Refuse to recommend a pure-LLM agent for any destructive action (payments, account deletion, data modification) without a structured confirmation flow. Refuse to skip the prompt-injection audit if the agent has write access to anything.
Exercises
- Easy. Implement the rule-based respond above with 10 patterns for a coffee-shop ordering bot. Test edge cases: double orders, modifications, cancellation, unclear intent.
- Medium. Build a hybrid FAQ + LLM fallback. 50 canned FAQ entries for a SaaS product, LLM fallback with retrieval over the docs site. Measure refusal rate and accuracy on 100 real support questions.
- Hard. Implement the agent loop above with three tools (search, read-user-data, send-email). Run an evaluation with 50 test scenarios including prompt injection attempts. Report off-task rate, failed task rate, and any injection success.
Key Terms
| Term | What people say | What it actually means |
|---|---|---|
| Intent | What the user wants | Categorical label (book_flight, reset_password). Routed to a handler. |
| Slot | A piece of info | Parameter the bot needs (date, destination). Slot filling is the sequence of asks. |
| RAG | Retrieval plus generation | Retrieve relevant docs, then ground the LLM's response. |
| Tool call | Function invocation | LLM emits a structured call with name + args. Runtime executes, returns result. |
| Agent loop | Plan, act, verify | Controller that runs LLM calls interleaved with tool calls until task complete. |
| Prompt injection | User attacks prompt | Malicious input that tries to override the system prompt. |
Further Reading
- Weizenbaum (1966). ELIZA — A Computer Program For the Study of Natural Language Communication — the original rule-based chatbot paper.

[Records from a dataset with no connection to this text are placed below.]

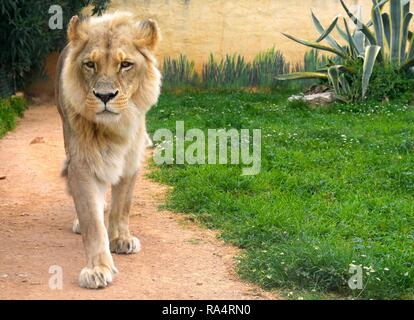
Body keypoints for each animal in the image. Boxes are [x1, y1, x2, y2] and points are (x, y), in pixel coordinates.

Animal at [55, 11, 163, 290]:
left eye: (125, 64)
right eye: (89, 65)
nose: (104, 96)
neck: (113, 129)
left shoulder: (131, 162)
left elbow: (122, 206)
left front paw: (121, 239)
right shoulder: (81, 165)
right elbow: (93, 224)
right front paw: (97, 268)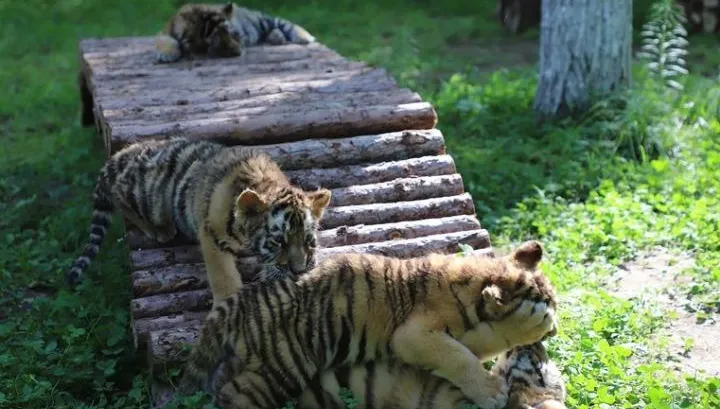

- Thoppilan et al. (2022). LaMDA: Language Models for Dialog Applications — Google's late neural-chatbot paper, just before LLM agents took over.
- Yao et al. (2022). ReAct: Synergizing Reasoning and Acting in Language Models — the paper that named the agent loop pattern.
- Anthropic's guide on building effective agents — 2024 production guidance that still holds in 2026.
- Greshake et al. (2023). Not what you've signed up for: Compromising Real-World LLM-Integrated Applications with Indirect Prompt Injection — the prompt-injection paper.
- OWASP Top 10 for LLM Applications 2025 — LLM01 Prompt Injection — the ranking that made prompt injection the top security concern.
- AWS — Securing Amazon Bedrock Agents against Indirect Prompt Injections — practical orchestration-layer defenses including Plan-Verify-Execute and user-confirmation flows.
- EchoLeak (CVE-2025-32711) — the canonical zero-click data-exfiltration CVE from indirect prompt injection. Reference case for why write-access agents need runtime defenses.